━━━━━ Provided text

Precariousness corresponds to a state of uncertainty, be it financially, psychologically or professionally derived. Thus, the fear of losing one’s job or some part of one’s income in the future conveys a state of precariousness. The two far-right parties attract different parts of the working classes based on their feelings toward the future. AfD reaches 17,5% among those who agree that they will lose their job in the coming years (15,5% among German working classes). In France there is no overrepresentation of RN among the anxious groups. RN voters seem in fact to be quite optimistic for the future: those who believe that they will probably lose their job in the future are only 24% to vote for RN. Our data about contractual status show working-class RN vote doesn’t rely on a fear for the future contrary to the working-class AfD electorate (to some extent).
Although RN voters seem to be confident in their professional future, they differ from AfD voters concerning their capacity to make ends meet. The far-right German party reaches a similar score among people who declare facing economic difficulties every month (15%) than among all German respondents. In France, RN gathers 31% of votes of those with economic difficulties every month, way more than among all French respondents (24%). Although the proportion of precarious people in AfD and RN is very high compared to other national parties, the radical left parties in both countries have the most precarious electorate. We observe that two different mechanisms exist in the working-class support for far-right parties. Because the working-class AfD electorate is doubtful about keeping the same living and working conditions in the future, far-right support might be explained partially by a fear for the future ; its authoritarian political offer represents an adequate response to their anxiety. In France, support for RN is rather based on relative deprivation (Gurr, 1970): a perception that their lifestyle is worsening compared to the unfair amelioration of lifestyle of other citizens. Indeed, they suffer, to a lesser extent, from unstable working conditions but their present living conditions are clearly degraded. As Violaine Girard described it, their perception of society is based on a distanciation between their merit through effort and the perceived laziness of marginalized people (social benefits recipients and/or migrants) (Girard, 2017).
Precariousness at the workplace is one common aspect of far-right electorates, depreciation of one's job experience seems to structure working-class support for AfD and RN. Indeed, both parties reach high scores among people whose job leads to a feeling of alienation. Among working-class respondents who consider their job to be unrecognized, 18% vote for AfD and 34% for RN. Moreover, we can find a significant over representation of far-right parties among working-class people who describe their job as hazardous: in this cohort 31% vote for AfD in Germany and 36% for RN. Thus, as showed by a study of H. Kriesi (Kriesi 1998), contemporary far-right parties’ social basis corresponds to industrial workers. The job’s dangerosity makes us believe that AfD and RN succeed in attracting the part of the working-class whose working protocols are merely executant and don’t require interpersonal relations. Although the lack of recognition affects the feminized field of care which often leads to the support for new-left parties, a hazardous and unrecognized job creates the adequate disposition to vote for far-right parties. However, experiencing job devaluation only partially explains this political orientation, and this is why we should focus on the main socio-economic features that determine vote choice.

━━━━━━━━━━

## [Instruction A]
In one to three sentences, explain why the passage on far-right voting says fear for the future may partly explain working-class support for AfD but not for RN.
## [Instruction B]
Write the next part of the passage on far-right voting, starting after its last sentence.
You won't need the listing that comes after the passage on far-right voting.

━━━━━ Supplied material

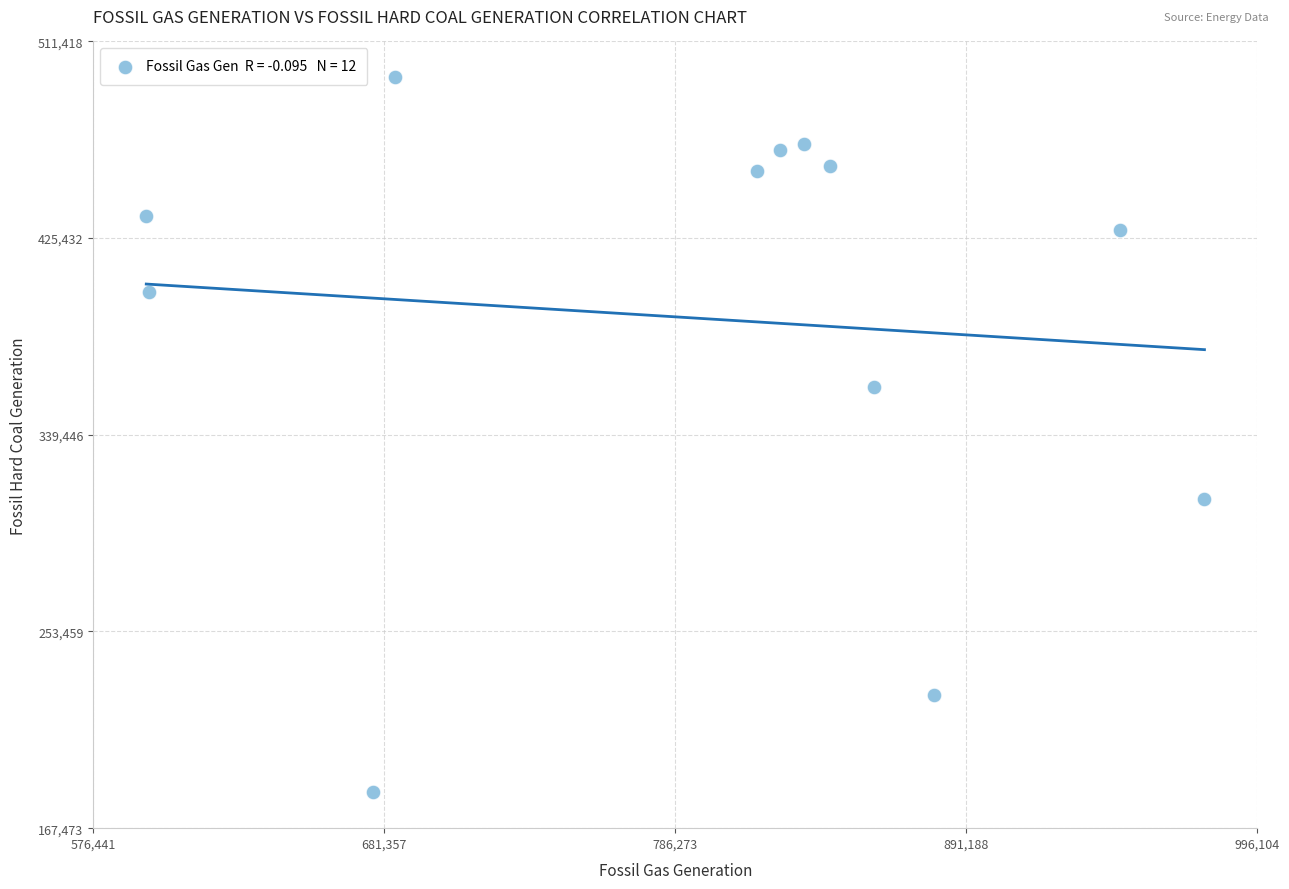

What is the average X value?

794203.4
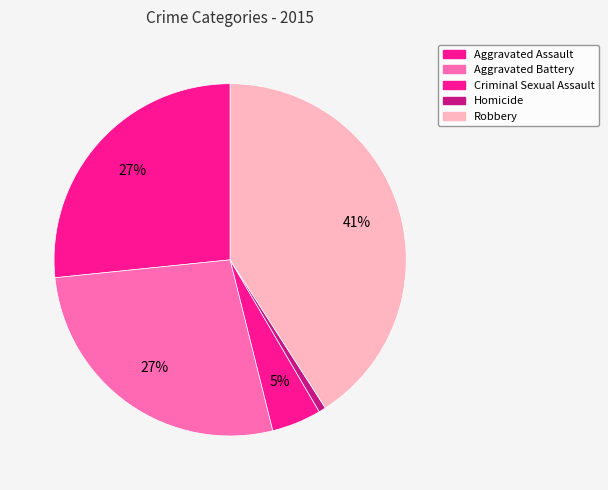

Does Aggravated Assault represent more than half of the total?

No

━━━━━━━━━━

## [Task result A]
AfD gets 17.5% among people who expect to lose their job, compared with 15.5% among the German working classes overall. Working-class AfD voters doubt they will keep the same living and working conditions, and the party's authoritarian offer answers that anxiety. RN has no such overrepresentation, since only 24% of those who expect to lose their job vote for it, so its support rests on relative deprivation instead.

## [Task result B]
A significant aspect of contemporary far-right parties is the low level of education of their electorate (Oesch, 2008). Indeed, 28% of the German population has a higher-education diploma. However, the proportion of AfD voters who went to a third-level institution reaches only 15%, the lowest proportion compared to all other German electorates. Due to policies aimed at increasing post-secondary education, 54% of the French people have a third-level diploma. The holders of such level of education constitute 36% of the RN voters, here also it corresponds to the less-educated electorate. Because the labor market became more competitive, holding a low diploma means the potential loss of a job without being able to find a similar one. This factor is correlated with their executant work which requires them to follow orders and it might explain their attraction to an authoritarian political offer.
It seems that far-right voters are not civically involved and tend to be less active in associations. Among German respondents one out of two (51%) is a member of at least one association; this proportion drops to 43% among AfD voters. In France where the civil society is less developed, 42% of the French respondents are members of an association. Only 35% of RN voters are involved in such an organization. Compared to other electorates in France and Germany, AfD and RN are the parties with the least voters involved in associations. This lack of commitment depicts the possibility that anomia might lead to a political support of far-right movements (Heyder, Gaßner 2012). Voting for a populist far-right party would express, to some extent, the hope of a better structured social life (through a reinforcement of the familial sphere) that some far-right supporters have lost like the disruption of collective labour relations (Girard 2017).
Due to AfD and RN’s xenophobic political offer, respondents with migratory background (at least one of their parents or grandparents was born in a foreign country) are underrepresented in both electorates. The proportion of respondents with foreign ancestry in Germany and in France reaches respectively 25% and 28%. Only one elector of AfD and RN out of five has a foreign parent or grandparent: those are the parties with the lowest proportion of people with a migratory background.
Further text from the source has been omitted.